Exercise -> Reproduce the entries from their first line up to and including the line with "Volvo FH5 (2021-)". Leave out everything after it.

Available records ->
'''

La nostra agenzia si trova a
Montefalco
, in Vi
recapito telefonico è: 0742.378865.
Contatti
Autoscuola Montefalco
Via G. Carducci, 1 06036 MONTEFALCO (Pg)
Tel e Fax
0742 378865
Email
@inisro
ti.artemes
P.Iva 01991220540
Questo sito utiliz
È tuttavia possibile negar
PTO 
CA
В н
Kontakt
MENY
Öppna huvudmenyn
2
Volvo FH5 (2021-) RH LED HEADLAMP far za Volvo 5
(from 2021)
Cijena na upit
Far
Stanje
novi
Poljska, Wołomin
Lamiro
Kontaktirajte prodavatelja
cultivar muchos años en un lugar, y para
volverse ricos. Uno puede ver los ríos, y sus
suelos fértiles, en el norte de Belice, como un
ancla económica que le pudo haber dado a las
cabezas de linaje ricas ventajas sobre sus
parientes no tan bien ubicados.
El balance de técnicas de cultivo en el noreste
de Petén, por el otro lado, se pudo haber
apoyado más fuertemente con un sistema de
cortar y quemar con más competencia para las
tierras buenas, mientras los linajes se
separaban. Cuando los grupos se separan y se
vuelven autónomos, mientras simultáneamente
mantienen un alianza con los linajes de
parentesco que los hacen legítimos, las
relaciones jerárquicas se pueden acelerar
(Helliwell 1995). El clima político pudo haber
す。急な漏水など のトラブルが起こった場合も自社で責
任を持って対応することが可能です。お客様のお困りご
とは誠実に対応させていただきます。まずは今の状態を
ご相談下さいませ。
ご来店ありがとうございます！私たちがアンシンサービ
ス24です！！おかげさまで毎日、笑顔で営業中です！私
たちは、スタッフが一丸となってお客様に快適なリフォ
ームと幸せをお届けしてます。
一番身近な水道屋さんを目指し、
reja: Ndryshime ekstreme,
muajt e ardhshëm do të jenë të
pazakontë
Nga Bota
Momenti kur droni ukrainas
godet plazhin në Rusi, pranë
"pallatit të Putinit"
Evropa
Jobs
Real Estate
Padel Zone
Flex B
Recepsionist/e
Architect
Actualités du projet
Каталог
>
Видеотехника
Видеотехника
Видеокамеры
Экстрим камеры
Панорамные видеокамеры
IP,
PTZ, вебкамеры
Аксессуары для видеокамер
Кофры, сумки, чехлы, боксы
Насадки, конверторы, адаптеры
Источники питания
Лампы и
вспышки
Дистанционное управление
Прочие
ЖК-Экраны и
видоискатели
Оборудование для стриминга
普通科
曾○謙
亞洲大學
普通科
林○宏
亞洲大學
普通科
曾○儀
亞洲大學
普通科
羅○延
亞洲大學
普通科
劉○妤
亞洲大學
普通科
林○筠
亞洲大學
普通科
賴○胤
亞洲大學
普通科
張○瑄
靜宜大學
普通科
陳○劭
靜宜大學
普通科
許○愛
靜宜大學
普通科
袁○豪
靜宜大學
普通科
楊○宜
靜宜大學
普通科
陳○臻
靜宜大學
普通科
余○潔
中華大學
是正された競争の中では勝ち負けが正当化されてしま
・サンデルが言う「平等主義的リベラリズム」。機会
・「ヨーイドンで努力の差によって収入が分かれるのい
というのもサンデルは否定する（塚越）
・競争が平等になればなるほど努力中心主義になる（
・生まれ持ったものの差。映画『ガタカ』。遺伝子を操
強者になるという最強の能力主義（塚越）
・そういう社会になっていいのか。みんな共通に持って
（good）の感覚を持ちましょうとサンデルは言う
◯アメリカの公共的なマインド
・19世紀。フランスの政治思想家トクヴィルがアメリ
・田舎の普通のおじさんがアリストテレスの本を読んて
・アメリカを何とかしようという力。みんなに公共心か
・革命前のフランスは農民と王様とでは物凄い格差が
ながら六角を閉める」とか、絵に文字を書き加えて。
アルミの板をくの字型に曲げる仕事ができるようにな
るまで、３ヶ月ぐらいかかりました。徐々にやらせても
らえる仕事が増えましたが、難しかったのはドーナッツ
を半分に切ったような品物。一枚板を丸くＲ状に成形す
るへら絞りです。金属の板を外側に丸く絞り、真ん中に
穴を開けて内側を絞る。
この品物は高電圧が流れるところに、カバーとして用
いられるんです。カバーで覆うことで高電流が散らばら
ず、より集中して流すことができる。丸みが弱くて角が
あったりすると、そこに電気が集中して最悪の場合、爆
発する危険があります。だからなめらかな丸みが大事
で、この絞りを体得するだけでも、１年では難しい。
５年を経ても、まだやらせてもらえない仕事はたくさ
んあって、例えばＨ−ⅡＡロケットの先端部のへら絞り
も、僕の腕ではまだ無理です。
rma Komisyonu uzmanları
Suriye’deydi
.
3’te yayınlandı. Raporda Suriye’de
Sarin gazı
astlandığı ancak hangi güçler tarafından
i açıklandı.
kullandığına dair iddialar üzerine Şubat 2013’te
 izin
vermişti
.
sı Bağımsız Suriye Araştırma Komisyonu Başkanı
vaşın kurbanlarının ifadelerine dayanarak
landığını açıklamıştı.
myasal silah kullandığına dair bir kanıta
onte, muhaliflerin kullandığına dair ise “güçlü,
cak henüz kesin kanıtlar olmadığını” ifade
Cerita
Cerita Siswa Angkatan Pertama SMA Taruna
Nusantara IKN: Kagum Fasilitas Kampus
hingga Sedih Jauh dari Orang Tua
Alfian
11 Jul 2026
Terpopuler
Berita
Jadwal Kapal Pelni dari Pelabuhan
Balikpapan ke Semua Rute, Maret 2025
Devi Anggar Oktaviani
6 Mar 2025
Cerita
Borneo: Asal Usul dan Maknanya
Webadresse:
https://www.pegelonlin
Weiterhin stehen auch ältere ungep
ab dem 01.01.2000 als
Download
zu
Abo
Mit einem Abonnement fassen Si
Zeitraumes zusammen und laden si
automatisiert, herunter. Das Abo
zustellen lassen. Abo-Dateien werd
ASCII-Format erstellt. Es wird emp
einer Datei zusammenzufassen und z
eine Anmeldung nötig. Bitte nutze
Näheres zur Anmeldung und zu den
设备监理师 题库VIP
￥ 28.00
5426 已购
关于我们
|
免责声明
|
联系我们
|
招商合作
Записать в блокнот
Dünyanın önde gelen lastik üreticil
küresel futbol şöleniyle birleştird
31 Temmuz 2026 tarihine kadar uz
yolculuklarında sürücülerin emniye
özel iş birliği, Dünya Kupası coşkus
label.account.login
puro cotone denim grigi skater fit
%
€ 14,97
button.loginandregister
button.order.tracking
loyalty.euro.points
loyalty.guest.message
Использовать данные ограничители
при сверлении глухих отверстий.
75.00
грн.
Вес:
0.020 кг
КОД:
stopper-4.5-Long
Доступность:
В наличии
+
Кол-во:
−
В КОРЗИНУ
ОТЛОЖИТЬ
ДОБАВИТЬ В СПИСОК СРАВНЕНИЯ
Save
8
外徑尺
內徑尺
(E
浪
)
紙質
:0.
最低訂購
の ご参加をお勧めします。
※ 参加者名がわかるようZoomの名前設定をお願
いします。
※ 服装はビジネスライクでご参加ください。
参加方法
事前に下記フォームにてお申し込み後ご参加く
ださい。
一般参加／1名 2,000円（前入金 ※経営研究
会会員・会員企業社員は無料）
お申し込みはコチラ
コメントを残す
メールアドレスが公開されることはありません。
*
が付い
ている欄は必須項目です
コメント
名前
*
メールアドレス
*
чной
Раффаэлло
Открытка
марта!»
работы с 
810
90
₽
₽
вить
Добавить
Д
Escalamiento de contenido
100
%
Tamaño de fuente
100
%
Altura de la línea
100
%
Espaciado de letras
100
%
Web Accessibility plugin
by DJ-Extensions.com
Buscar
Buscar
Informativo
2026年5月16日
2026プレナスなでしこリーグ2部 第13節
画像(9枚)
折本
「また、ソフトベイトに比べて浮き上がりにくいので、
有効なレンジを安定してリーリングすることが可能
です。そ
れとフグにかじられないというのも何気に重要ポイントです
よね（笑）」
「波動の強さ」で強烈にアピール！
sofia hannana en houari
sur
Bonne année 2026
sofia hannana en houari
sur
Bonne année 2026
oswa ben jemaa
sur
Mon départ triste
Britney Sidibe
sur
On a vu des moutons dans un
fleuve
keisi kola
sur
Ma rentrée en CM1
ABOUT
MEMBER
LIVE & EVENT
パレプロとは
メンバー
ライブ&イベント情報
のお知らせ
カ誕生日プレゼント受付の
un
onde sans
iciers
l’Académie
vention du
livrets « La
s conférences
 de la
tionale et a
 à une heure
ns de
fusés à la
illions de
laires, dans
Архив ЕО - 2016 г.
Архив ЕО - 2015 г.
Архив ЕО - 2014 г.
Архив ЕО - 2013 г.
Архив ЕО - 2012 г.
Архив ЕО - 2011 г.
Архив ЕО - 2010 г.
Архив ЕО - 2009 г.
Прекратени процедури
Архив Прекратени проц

'''

Answer to this exercise ->
La nostra agenzia si trova a
Montefalco
, in Vi
recapito telefonico è: 0742.378865.
Contatti
Autoscuola Montefalco
Via G. Carducci, 1 06036 MONTEFALCO (Pg)
Tel e Fax
0742 378865
Email
@inisro
ti.artemes
P.Iva 01991220540
Questo sito utiliz
È tuttavia possibile negar
PTO 
CA
В н
Kontakt
MENY
Öppna huvudmenyn
2
Volvo FH5 (2021-) RH LED HEADLAMP far za Volvo 5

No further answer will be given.